Dataset entries:

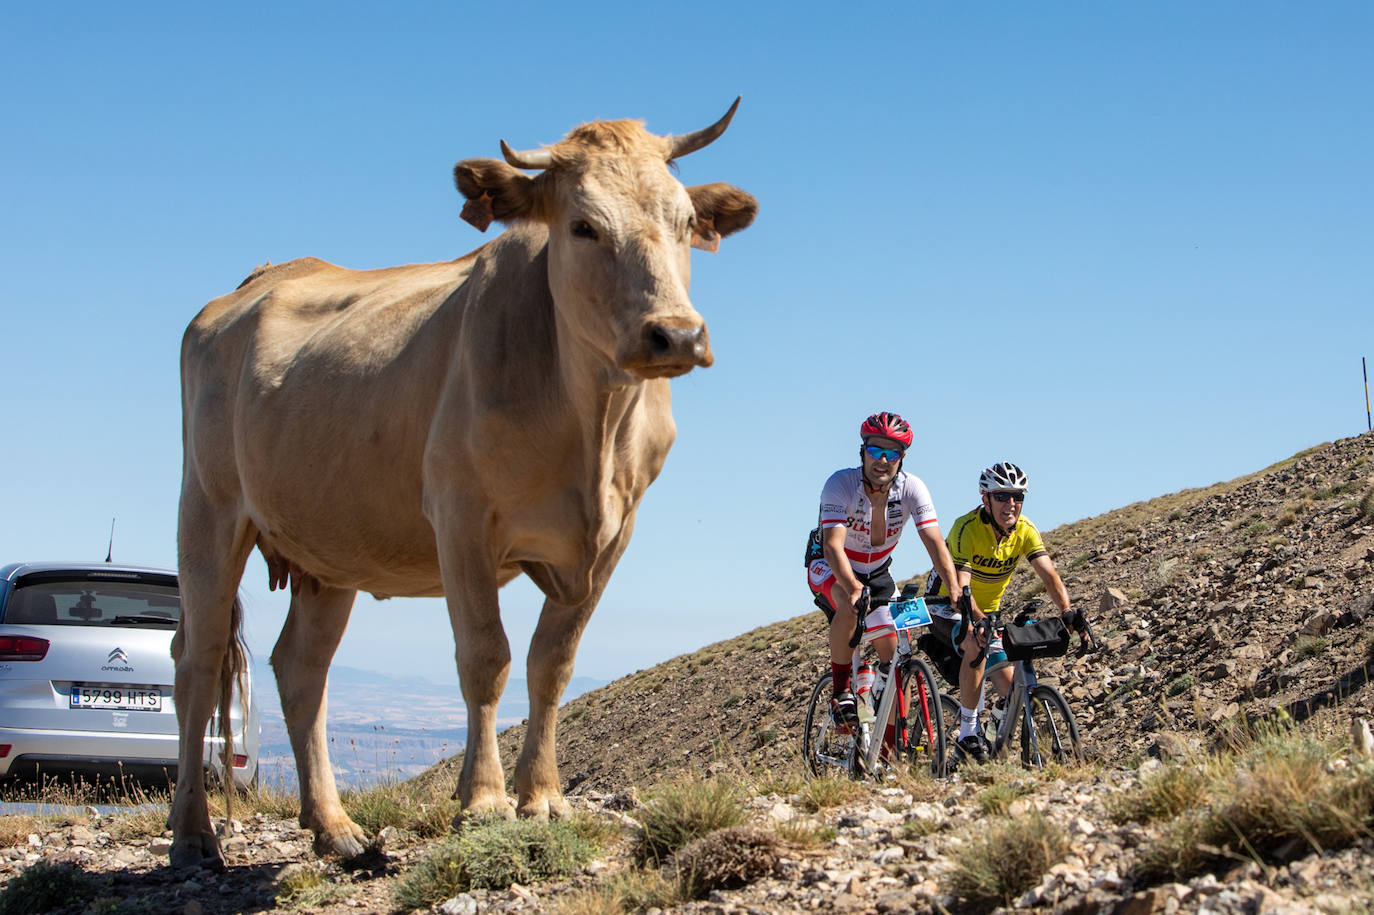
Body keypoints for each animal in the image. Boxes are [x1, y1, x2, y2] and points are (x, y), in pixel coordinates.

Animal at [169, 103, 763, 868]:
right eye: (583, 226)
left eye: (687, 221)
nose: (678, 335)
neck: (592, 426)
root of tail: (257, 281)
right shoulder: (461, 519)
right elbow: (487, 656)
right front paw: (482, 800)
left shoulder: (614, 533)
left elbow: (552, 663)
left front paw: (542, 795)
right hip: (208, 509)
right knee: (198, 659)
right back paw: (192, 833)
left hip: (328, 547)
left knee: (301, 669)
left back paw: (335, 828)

---

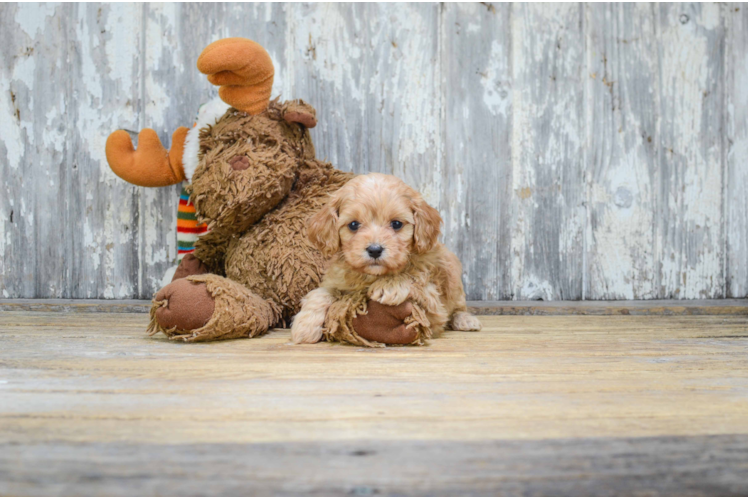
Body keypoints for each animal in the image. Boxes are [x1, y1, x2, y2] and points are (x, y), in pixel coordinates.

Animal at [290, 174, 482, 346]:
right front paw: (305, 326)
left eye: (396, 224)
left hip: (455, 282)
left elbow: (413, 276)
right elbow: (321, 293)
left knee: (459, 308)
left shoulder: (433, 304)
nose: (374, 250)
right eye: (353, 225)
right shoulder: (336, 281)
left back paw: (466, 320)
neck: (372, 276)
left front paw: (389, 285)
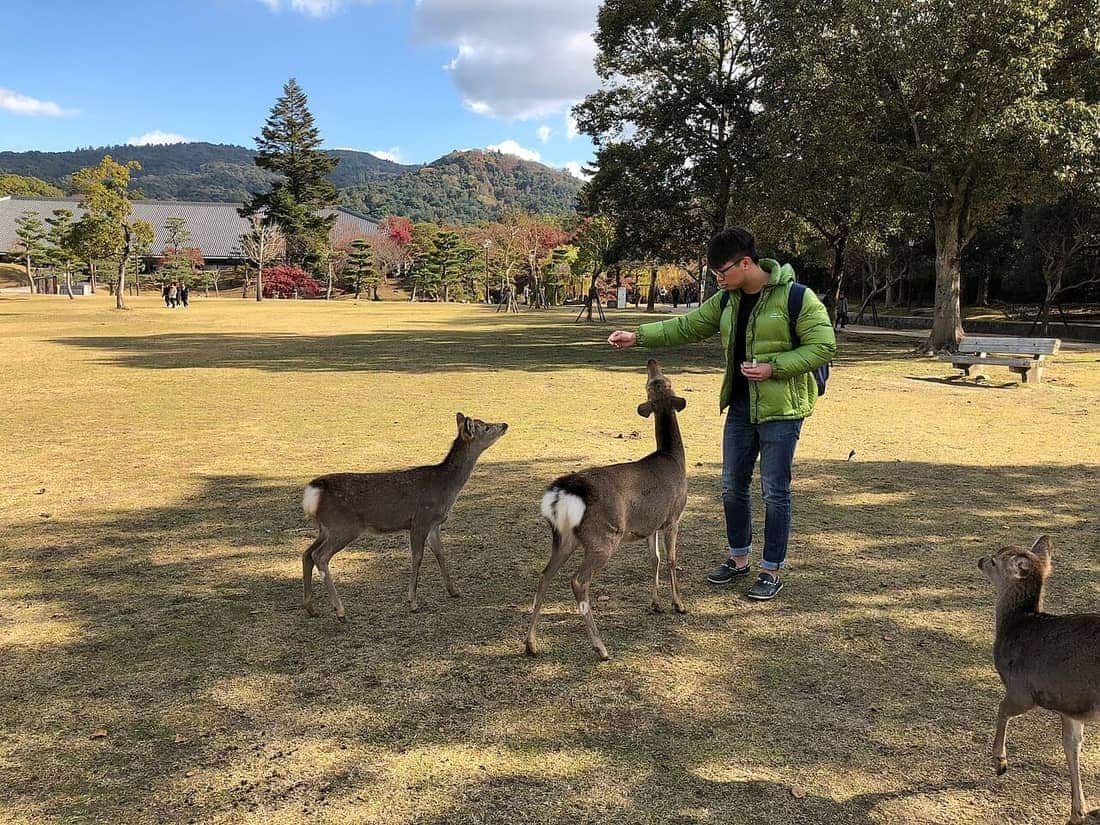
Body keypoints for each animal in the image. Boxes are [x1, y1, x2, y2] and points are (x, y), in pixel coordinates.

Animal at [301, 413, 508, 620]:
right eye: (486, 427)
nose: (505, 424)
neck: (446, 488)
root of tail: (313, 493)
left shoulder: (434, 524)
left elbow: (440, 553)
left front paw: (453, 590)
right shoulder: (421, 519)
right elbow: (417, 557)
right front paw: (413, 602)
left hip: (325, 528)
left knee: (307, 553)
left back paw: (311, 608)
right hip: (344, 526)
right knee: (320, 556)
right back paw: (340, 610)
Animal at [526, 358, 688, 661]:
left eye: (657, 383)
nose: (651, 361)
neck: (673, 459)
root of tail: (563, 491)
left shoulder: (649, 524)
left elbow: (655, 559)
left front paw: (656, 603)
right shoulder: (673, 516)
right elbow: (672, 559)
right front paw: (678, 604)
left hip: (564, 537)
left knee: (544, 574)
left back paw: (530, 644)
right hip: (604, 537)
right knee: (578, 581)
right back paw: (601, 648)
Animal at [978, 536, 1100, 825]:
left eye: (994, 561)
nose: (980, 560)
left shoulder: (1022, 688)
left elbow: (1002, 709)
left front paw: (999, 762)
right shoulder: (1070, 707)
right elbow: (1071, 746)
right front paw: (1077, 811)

---

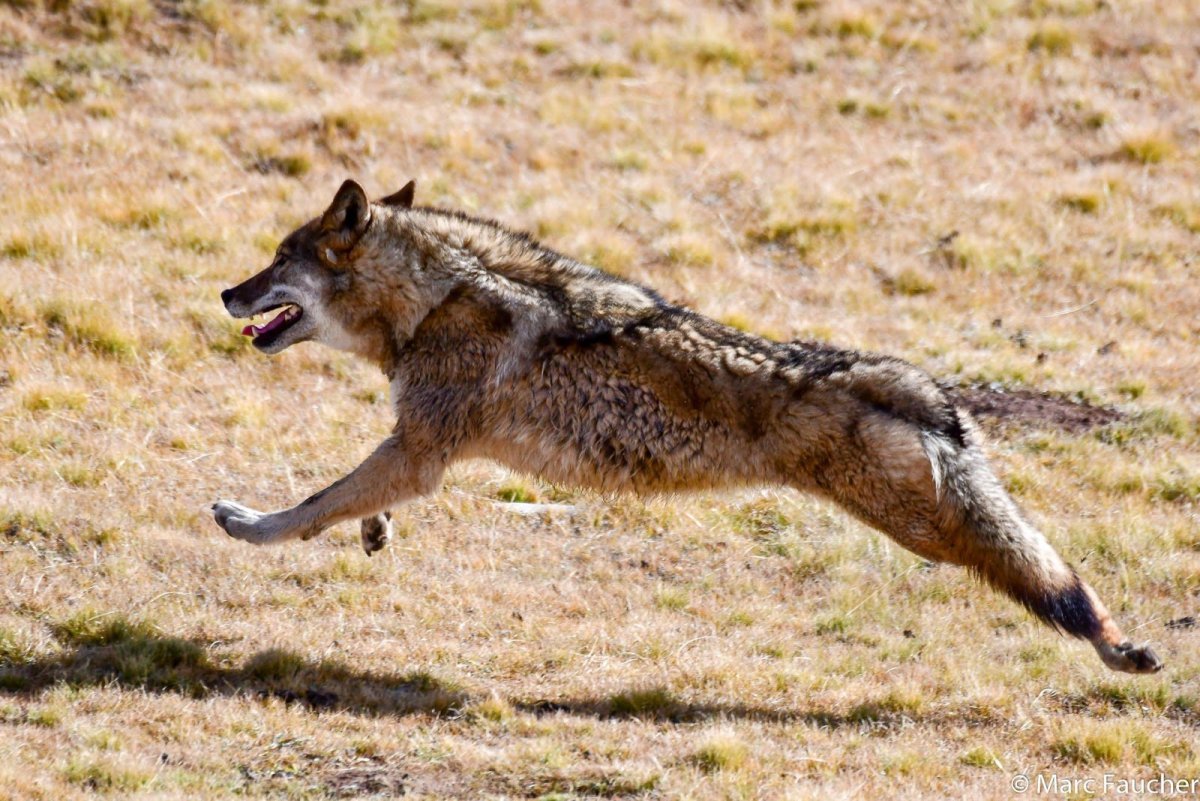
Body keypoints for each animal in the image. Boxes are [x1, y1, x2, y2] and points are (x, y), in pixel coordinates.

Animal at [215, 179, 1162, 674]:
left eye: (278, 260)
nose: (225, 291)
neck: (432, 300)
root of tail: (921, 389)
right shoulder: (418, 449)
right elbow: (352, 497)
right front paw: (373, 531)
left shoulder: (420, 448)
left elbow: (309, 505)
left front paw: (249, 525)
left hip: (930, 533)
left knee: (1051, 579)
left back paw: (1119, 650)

Exercise requirements: Of the entries above, repeat exactly the lines from the line with "left front paw: (542, 795)" through the line with "left back paw: (335, 828)", both of them included.

Output:
left front paw: (542, 795)
right hip: (208, 509)
right knee: (198, 659)
right back paw: (192, 833)
left hip: (328, 547)
left knee: (301, 669)
left back paw: (335, 828)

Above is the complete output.